The mapping of character trajectories connects with my research on flâneur identity in Mexico City. As a literary construct, the flâneur, an urban wanderer and people-watcher, was imported from French prose poetry and essay, paticularly from the work of Charles Baudelaire. Walter Benjamin later proposes the flâneur as a social agent in essays on Baudelaire, and in his notes on his own experience of Berlin and Paris. In Mexico, the flâneur begins as an emulation, a part of the francophile tradition that emerged in the wake of the Napoleonic occupation. The modernist Francisco Zarco is the first known instance of an author self-identifying as a flâneur. In his essay “Los transeuntes”, Zarco posits himself as a roving street persona charged with the task of witnessing paradigmatic urban dynamics with a syntagmatic gaze, that is, he identifies and observes social strata by assigning them to individuals passing him by in the plaza. In this way, the flâneur engages the phenomenology of the cityscape, seeks a schema for it, but never surrenders the immediate, contingent experience as his main mode of inquiry. This urban practice is also readily found in the characters and narrators of Mexico City novels.

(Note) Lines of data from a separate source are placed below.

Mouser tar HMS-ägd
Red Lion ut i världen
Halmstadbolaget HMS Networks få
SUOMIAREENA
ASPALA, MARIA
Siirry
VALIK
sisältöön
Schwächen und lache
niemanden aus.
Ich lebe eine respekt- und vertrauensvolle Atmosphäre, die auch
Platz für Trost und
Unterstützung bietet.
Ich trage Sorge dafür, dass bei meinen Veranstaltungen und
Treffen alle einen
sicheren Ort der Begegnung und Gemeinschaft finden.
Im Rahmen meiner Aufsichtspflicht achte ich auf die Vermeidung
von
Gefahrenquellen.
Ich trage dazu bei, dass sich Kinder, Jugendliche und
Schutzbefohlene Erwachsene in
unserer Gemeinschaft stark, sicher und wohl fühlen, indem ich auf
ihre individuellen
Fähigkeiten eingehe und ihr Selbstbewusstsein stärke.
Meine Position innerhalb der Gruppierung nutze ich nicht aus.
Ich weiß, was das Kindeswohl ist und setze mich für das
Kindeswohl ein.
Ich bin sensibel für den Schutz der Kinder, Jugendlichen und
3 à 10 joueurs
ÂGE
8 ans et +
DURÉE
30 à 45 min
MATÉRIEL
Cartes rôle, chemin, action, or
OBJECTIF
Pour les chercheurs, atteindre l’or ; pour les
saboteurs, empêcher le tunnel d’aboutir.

There is a certain arrogance attached to the original flâneur identity. Only the flâneur can observe the ideosyncracies and deficiencies of various demographic sectors in the plazas and streets, whether it be social privilege or unjust misery. Only the flâneur’s gaze reflects on how the urban pastiche reveals the flaws and challenges of its society. In my research, I have yet to access a text where a flâneur invites another flâneur along for a stroll, or in which a flâneur recognizes a colleague on the street (although I would be pleased to come across such a text). However, as transformations of the flâneur emerge, novels such as Pacheco’s and Sainz’s begin to show signs of fluidity in who does flânerie, how they do it. The emergence of acts of flânerie by marginalized voices, and the identification of the street as a contested space during the Student Movement of 1968 transform the rarified pastime of flânerie into a form of social action. As I proceed with the proposed character trajectories, I envision producing maps of alternative forms of flânerie practiced by protagonists of variable gender, race, and sexual identifications.